── Exercise input
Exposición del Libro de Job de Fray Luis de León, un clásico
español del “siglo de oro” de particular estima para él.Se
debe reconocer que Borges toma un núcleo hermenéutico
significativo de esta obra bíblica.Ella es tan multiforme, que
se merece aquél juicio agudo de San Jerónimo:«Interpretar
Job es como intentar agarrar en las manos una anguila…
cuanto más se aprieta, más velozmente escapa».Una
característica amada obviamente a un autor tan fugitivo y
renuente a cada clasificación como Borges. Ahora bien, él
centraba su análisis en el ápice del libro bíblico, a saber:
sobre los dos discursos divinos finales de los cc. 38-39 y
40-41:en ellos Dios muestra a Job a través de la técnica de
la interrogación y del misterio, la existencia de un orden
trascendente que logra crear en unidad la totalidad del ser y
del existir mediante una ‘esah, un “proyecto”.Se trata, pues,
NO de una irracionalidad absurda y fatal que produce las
────
● **Required action**
Search the records for lines holding the word "como", then copy each line you find.

● **Task answer**
Job es como intentar agarrar en las manos una anguila…
renuente a cada clasificación como Borges. Ahora bien, él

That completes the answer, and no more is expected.